- Occupation: Psychiatrist
- Known for: Abel Assessment for Sexual Interest Diana Screening

= Gene Abel =

American psychiatrist

Gene Gordon Abel is an American psychiatrist and controversial clinician. He is a couple's counselor and also works with men and boys suspected of sexual deviancy. He is the creator of the Abel Assessment for Sexual Interest (AASI), a sex offender assessment tool that has been considered unreliable by independent studies and inadmissible in court in various jurisdictions. He also designed a screening test called the Diana Screen, to be used, e.g., to screen job applicants for deviant sexual tendencies – a test which has been similarly criticized as having dubious scientific value.

==Career==

Abel was previously a professor of medicine at the Columbia University School of Medicine, and currently teaches at the Morehouse School of Medicine and the Emory University School of Medicine. He is the medical director of the Behavioral Medicine Institute of Atlanta.

==Awards and recognitions==
Abel is a fellow of the American Psychiatric Association and the Academy of Behavioral Medicine Research and a past president of the Society of Behavioral Medicine (1981–82). He was the recipient of a 1990 Masters and Johnson Award of the Society for Sex Therapy and Research, a 1991 Significant Achievement Award of the Association for the Treatment of Sexual Abusers, and a 2013 Distinguished Alumni Award of the University of Iowa Carver College of Medicine.

==Lack of known scientific basis for assessment test methodology==

Abel has been criticized for having no clear, well-accepted scientific basis for his assessment process. Abel wrote a report called "The Abel and Harlow Child Molestation Prevention Study" in a chapter of a 2001 self-published book he wrote called The Stop Child Molestation Book (coauthored with Nora Harlow, using the self-publication service Xlibris), and the Abel Assessment test is based on findings of a study associated with that report. However, the report was never subject to peer review and was not published in any professional journal, and it provides no detailed description of his testing methodology for scientific study and independent verification.

Abel is also said to have exaggerated various statistics in order to support his conclusions and methodology. For example, in the early 1990s he announced that he had figures suggesting that sex offenders commonly have multiple paraphilias. However, a 1991 journal publication refuted this claim in a report criticizing Abel's methods for double counting, and thus skewing the study's statistical weight.
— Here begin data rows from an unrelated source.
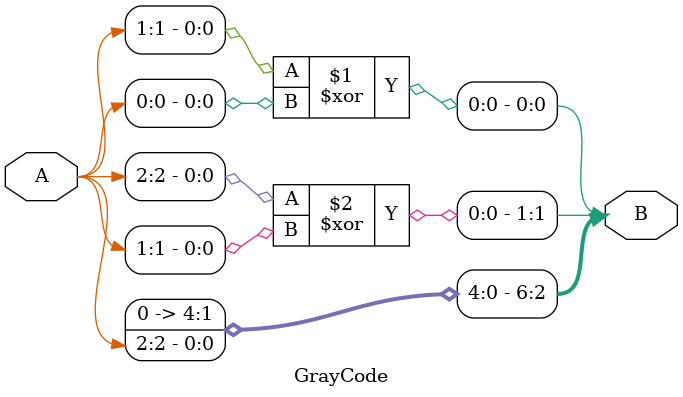
<source format=v>
module GrayCode (
    input [2:0] A,
    output [6:0] B
);
    assign B = {4'b0000, A[2], A[2]^A[1], A[1]^A[0]};
endmodule
</source>
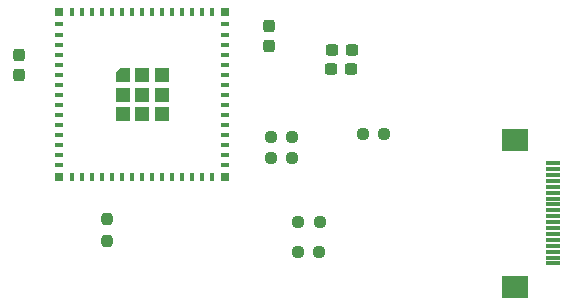
<source format=gbr>
%TF.GenerationSoftware,KiCad,Pcbnew,8.0.6*%
%TF.CreationDate,2025-02-04T14:09:59-07:00*%
%TF.ProjectId,Modular MacroPad,4d6f6475-6c61-4722-904d-6163726f5061,rev?*%
%TF.SameCoordinates,Original*%
%TF.FileFunction,Paste,Top*%
%TF.FilePolarity,Positive*%
%FSLAX46Y46*%
G04 Gerber Fmt 4.6, Leading zero omitted, Abs format (unit mm)*
G04 Created by KiCad (PCBNEW 8.0.6) date 2025-02-04 14:09:59*
%MOMM*%
%LPD*%
G01*
G04 APERTURE LIST*
G04 Aperture macros list*
%AMRoundRect*
0 Rectangle with rounded corners*
0 $1 Rounding radius*
0 $2 $3 $4 $5 $6 $7 $8 $9 X,Y pos of 4 corners*
0 Add a 4 corners polygon primitive as box body*
4,1,4,$2,$3,$4,$5,$6,$7,$8,$9,$2,$3,0*
0 Add four circle primitives for the rounded corners*
1,1,$1+$1,$2,$3*
1,1,$1+$1,$4,$5*
1,1,$1+$1,$6,$7*
1,1,$1+$1,$8,$9*
0 Add four rect primitives between the rounded corners*
20,1,$1+$1,$2,$3,$4,$5,0*
20,1,$1+$1,$4,$5,$6,$7,0*
20,1,$1+$1,$6,$7,$8,$9,0*
20,1,$1+$1,$8,$9,$2,$3,0*%
%AMOutline5P*
0 Free polygon, 5 corners , with rotation*
0 The origin of the aperture is its center*
0 number of corners: always 5*
0 $1 to $10 corner X, Y*
0 $11 Rotation angle, in degrees counterclockwise*
0 create outline with 5 corners*
4,1,5,$1,$2,$3,$4,$5,$6,$7,$8,$9,$10,$1,$2,$11*%
%AMOutline6P*
0 Free polygon, 6 corners , with rotation*
0 The origin of the aperture is its center*
0 number of corners: always 6*
0 $1 to $12 corner X, Y*
0 $13 Rotation angle, in degrees counterclockwise*
0 create outline with 6 corners*
4,1,6,$1,$2,$3,$4,$5,$6,$7,$8,$9,$10,$11,$12,$1,$2,$13*%
%AMOutline7P*
0 Free polygon, 7 corners , with rotation*
0 The origin of the aperture is its center*
0 number of corners: always 7*
0 $1 to $14 corner X, Y*
0 $15 Rotation angle, in degrees counterclockwise*
0 create outline with 7 corners*
4,1,7,$1,$2,$3,$4,$5,$6,$7,$8,$9,$10,$11,$12,$13,$14,$1,$2,$15*%
%AMOutline8P*
0 Free polygon, 8 corners , with rotation*
0 The origin of the aperture is its center*
0 number of corners: always 8*
0 $1 to $16 corner X, Y*
0 $17 Rotation angle, in degrees counterclockwise*
0 create outline with 8 corners*
4,1,8,$1,$2,$3,$4,$5,$6,$7,$8,$9,$10,$11,$12,$13,$14,$15,$16,$1,$2,$17*%
G04 Aperture macros list end*
%ADD10R,1.300000X0.300000*%
%ADD11R,2.200000X1.900000*%
%ADD12RoundRect,0.237500X-0.250000X-0.237500X0.250000X-0.237500X0.250000X0.237500X-0.250000X0.237500X0*%
%ADD13RoundRect,0.237500X-0.237500X0.300000X-0.237500X-0.300000X0.237500X-0.300000X0.237500X0.300000X0*%
%ADD14RoundRect,0.237500X0.250000X0.237500X-0.250000X0.237500X-0.250000X-0.237500X0.250000X-0.237500X0*%
%ADD15R,0.800000X0.400000*%
%ADD16R,0.400000X0.800000*%
%ADD17Outline5P,-0.600000X0.204000X-0.204000X0.600000X0.600000X0.600000X0.600000X-0.600000X-0.600000X-0.600000X0.000000*%
%ADD18R,1.200000X1.200000*%
%ADD19R,0.800000X0.800000*%
%ADD20RoundRect,0.237500X-0.300000X-0.237500X0.300000X-0.237500X0.300000X0.237500X-0.300000X0.237500X0*%
%ADD21RoundRect,0.237500X0.237500X-0.250000X0.237500X0.250000X-0.237500X0.250000X-0.237500X-0.250000X0*%
G04 APERTURE END LIST*
D10*
%TO.C,J7*%
X152224180Y-70095216D03*
X152224180Y-69595216D03*
X152224180Y-69095216D03*
X152224180Y-68595216D03*
X152224180Y-68095216D03*
X152224180Y-67595216D03*
X152224180Y-67095216D03*
X152224180Y-66595216D03*
X152224180Y-66095216D03*
X152224180Y-65595216D03*
X152224180Y-65095216D03*
X152224180Y-64595216D03*
X152224180Y-64095216D03*
X152224180Y-63595216D03*
X152224180Y-63095216D03*
X152224180Y-62595216D03*
X152224180Y-62095216D03*
X152224180Y-61595216D03*
D11*
X148974180Y-59645216D03*
X148974180Y-72045216D03*
%TD*%
D12*
%TO.C,R19*%
X130623890Y-69111208D03*
X132448890Y-69111208D03*
%TD*%
D13*
%TO.C,C11*%
X128173890Y-49998708D03*
X128173890Y-51723708D03*
%TD*%
D14*
%TO.C,R21*%
X130161390Y-61161208D03*
X128336390Y-61161208D03*
%TD*%
D12*
%TO.C,R18*%
X136131866Y-59109608D03*
X137956866Y-59109608D03*
%TD*%
D15*
%TO.C,U4*%
X110436390Y-49861208D03*
X110436390Y-50711208D03*
X110436390Y-51561208D03*
X110436390Y-52411208D03*
X110436390Y-53261208D03*
X110436390Y-54111208D03*
X110436390Y-54961208D03*
X110436390Y-55811208D03*
X110436390Y-56661208D03*
X110436390Y-57511208D03*
X110436390Y-58361208D03*
X110436390Y-59211208D03*
X110436390Y-60061208D03*
X110436390Y-60911208D03*
X110436390Y-61761208D03*
D16*
X111486390Y-62811208D03*
X112336390Y-62811208D03*
X113186390Y-62811208D03*
X114036390Y-62811208D03*
X114886390Y-62811208D03*
X115736390Y-62811208D03*
X116586390Y-62811208D03*
X117436390Y-62811208D03*
X118286390Y-62811208D03*
X119136390Y-62811208D03*
X119986390Y-62811208D03*
X120836390Y-62811208D03*
X121686390Y-62811208D03*
X122536390Y-62811208D03*
X123386390Y-62811208D03*
D15*
X124436390Y-61761208D03*
X124436390Y-60911208D03*
X124436390Y-60061208D03*
X124436390Y-59211208D03*
X124436390Y-58361208D03*
X124436390Y-57511208D03*
X124436390Y-56661208D03*
X124436390Y-55811208D03*
X124436390Y-54961208D03*
X124436390Y-54111208D03*
X124436390Y-53261208D03*
X124436390Y-52411208D03*
X124436390Y-51561208D03*
X124436390Y-50711208D03*
X124436390Y-49861208D03*
D16*
X123386390Y-48811208D03*
X122536390Y-48811208D03*
X121686390Y-48811208D03*
X120836390Y-48811208D03*
X119986390Y-48811208D03*
X119136390Y-48811208D03*
X118286390Y-48811208D03*
X117436390Y-48811208D03*
X116586390Y-48811208D03*
X115736390Y-48811208D03*
X114886390Y-48811208D03*
X114036390Y-48811208D03*
X113186390Y-48811208D03*
X112336390Y-48811208D03*
X111486390Y-48811208D03*
D17*
X115786390Y-54161208D03*
D18*
X115786390Y-55811208D03*
X115786390Y-57461208D03*
X117436390Y-54161208D03*
X117436390Y-55811208D03*
X117436390Y-57461208D03*
X119086390Y-54161208D03*
X119086390Y-55811208D03*
X119086390Y-57461208D03*
D19*
X110436390Y-48811208D03*
X110436390Y-62811208D03*
X124436390Y-62811208D03*
X124436390Y-48811208D03*
%TD*%
D20*
%TO.C,C13*%
X133411290Y-53664208D03*
X135136290Y-53664208D03*
%TD*%
D13*
%TO.C,C14*%
X107036390Y-52448708D03*
X107036390Y-54173708D03*
%TD*%
D20*
%TO.C,C12*%
X133486390Y-51987808D03*
X135211390Y-51987808D03*
%TD*%
D21*
%TO.C,R1*%
X114480980Y-68161208D03*
X114480980Y-66336208D03*
%TD*%
D12*
%TO.C,R20*%
X130673890Y-66611208D03*
X132498890Y-66611208D03*
%TD*%
D14*
%TO.C,R23*%
X130148890Y-59411208D03*
X128323890Y-59411208D03*
%TD*%
M02*

</source>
Mental health professionals have used the AASI to civilly commit sex offenders, even though the Assessment is not admissible in many courts in the United States. In 2002, the Assessment was found to be inadmissible in court cases in the Commonwealth of Massachusetts, a ruling that was upheld by the Massachusetts Court of Appeals in 2005. In a 2002 decision on the admissibility of the test by Texas appellate judge Brian Quinn, the court said that since Abel's proprietary scoring methodology is not publicly known, it "could be mathematically based, founded upon indisputable empirical research, or simply the magic of young Harry Potter's mixing potions at the Hogwarts School of Witchcraft and Wizardry". The 9th Circuit Court of Appeals also ruled in 2004 that the Assessment is a tool that should be used only as treatment, and that it cannot detect whether a person has sexually abused children. Independent studies of the Assessment have concluded it to be unreliable in adults and that there is not yet enough information to support its use with adolescents, whereas Abel states in his book that a therapist can not only use the Assessment for assessing adults, but also as a tool to determine whether a child is attracted to other children.

The Diana Screen has also been a source of controversy for Abel due to it being a pass/fail assessment. The assessment purports to determine if someone has molested a child. Abel has promoted the use of the Diana Screen as a business opportunity for individuals and agencies. A study by Abel found that more than 60% of American child molesters identified as Protestant.